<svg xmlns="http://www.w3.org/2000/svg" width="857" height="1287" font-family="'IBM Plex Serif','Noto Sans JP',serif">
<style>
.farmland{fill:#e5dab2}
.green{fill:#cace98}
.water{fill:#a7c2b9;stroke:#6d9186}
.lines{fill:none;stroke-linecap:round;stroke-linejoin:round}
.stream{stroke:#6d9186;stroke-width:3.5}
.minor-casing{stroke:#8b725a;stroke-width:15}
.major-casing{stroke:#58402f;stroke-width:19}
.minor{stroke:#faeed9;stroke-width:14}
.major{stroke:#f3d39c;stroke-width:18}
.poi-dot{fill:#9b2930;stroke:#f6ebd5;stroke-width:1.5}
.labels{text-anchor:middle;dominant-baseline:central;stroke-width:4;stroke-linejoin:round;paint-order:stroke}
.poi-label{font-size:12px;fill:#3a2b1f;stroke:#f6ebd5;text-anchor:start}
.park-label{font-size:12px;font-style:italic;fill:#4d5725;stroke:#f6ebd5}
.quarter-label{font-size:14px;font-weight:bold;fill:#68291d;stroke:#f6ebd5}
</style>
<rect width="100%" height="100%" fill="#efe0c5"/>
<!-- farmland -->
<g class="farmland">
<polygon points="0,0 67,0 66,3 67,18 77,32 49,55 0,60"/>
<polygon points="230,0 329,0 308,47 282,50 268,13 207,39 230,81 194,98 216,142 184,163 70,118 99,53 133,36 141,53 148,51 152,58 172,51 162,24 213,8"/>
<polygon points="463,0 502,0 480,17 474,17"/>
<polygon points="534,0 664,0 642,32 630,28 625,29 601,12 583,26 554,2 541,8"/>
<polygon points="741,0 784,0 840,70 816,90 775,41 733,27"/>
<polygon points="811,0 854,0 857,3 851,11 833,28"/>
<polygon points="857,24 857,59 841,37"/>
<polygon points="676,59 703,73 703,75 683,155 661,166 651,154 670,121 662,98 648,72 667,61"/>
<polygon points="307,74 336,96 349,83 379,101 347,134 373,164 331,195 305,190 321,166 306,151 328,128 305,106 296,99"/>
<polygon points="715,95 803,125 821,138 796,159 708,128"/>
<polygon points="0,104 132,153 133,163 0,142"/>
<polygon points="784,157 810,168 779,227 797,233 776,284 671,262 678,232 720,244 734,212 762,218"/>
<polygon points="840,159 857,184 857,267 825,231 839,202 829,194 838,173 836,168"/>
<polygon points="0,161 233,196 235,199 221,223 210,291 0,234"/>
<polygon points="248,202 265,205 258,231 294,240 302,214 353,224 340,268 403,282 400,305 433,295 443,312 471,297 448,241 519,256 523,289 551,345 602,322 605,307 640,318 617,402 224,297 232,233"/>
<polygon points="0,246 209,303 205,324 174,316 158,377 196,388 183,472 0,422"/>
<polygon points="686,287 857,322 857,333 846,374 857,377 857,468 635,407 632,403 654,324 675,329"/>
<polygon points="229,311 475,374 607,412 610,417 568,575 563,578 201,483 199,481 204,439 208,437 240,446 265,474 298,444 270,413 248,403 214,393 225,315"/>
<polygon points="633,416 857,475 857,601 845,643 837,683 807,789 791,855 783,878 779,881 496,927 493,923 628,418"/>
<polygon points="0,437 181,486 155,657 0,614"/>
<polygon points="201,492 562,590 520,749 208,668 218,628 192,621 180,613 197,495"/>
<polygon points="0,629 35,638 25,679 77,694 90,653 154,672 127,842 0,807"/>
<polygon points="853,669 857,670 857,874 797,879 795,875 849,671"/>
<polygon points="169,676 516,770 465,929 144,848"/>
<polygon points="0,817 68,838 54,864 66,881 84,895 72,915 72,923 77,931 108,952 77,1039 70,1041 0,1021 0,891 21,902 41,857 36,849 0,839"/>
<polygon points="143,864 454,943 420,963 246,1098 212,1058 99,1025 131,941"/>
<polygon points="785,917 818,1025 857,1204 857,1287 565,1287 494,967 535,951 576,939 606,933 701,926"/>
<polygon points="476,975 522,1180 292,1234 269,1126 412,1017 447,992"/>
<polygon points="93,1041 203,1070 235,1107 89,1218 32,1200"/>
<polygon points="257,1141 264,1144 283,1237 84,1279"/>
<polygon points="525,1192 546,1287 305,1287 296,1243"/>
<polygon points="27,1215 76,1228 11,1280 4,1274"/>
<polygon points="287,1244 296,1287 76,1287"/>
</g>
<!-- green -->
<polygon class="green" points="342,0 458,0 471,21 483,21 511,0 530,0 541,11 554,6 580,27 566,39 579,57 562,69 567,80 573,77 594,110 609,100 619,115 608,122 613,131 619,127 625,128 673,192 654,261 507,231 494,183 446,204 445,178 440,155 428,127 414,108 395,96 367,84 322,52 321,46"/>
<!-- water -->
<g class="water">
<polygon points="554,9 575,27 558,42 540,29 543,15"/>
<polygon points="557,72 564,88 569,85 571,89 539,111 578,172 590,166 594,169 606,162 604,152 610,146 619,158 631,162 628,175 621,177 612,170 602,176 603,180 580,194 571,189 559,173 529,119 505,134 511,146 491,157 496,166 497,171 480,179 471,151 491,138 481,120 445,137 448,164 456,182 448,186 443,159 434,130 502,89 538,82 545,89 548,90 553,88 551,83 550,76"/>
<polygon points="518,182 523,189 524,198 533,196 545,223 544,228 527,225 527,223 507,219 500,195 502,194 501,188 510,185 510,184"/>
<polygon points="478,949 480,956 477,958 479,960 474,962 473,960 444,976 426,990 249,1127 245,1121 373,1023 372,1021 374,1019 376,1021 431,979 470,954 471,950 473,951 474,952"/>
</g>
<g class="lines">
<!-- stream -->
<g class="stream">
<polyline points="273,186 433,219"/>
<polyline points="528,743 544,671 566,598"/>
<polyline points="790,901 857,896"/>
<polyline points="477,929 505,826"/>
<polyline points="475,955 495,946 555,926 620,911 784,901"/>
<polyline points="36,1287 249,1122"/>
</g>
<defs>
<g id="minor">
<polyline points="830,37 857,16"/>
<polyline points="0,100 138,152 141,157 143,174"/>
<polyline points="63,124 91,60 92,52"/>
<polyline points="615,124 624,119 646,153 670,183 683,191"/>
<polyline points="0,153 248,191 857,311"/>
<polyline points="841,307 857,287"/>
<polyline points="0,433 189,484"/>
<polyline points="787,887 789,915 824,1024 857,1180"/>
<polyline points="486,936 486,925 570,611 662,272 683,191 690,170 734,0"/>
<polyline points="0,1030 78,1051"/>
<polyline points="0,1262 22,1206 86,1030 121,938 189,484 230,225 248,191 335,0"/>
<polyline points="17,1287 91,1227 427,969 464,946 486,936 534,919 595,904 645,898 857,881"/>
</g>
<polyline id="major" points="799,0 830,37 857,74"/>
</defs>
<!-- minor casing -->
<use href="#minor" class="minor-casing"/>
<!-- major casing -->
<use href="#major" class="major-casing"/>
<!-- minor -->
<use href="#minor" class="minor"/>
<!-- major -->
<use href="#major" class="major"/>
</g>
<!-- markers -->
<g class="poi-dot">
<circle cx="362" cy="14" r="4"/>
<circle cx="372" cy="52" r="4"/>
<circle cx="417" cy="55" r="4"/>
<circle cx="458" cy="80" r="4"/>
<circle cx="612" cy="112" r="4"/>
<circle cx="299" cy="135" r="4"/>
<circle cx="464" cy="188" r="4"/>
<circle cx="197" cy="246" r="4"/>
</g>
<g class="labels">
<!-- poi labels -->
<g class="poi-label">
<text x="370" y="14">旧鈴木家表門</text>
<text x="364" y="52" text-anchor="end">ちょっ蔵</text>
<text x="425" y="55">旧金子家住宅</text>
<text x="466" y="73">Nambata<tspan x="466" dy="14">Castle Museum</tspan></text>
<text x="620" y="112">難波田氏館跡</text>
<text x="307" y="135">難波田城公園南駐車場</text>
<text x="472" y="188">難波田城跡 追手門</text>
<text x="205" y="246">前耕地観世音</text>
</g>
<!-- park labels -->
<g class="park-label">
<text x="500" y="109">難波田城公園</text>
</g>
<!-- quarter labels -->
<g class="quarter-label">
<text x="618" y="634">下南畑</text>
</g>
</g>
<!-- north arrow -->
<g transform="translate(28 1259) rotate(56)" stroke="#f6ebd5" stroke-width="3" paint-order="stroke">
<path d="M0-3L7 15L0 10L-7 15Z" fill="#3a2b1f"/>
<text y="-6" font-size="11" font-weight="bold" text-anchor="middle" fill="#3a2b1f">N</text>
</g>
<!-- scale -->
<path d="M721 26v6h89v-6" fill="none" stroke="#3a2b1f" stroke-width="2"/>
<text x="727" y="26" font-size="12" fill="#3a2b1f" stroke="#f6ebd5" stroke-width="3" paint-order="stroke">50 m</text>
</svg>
........
Work to be completed.
Above are the entries. Output exactly the lines beginning with the line that has "<!-- water -->" and ending with the line that has "575,27 558,42 540,29".

Result for this exercise.
<!-- water -->
<g class="water">
<polygon points="554,9 575,27 558,42 540,29 543,15"/>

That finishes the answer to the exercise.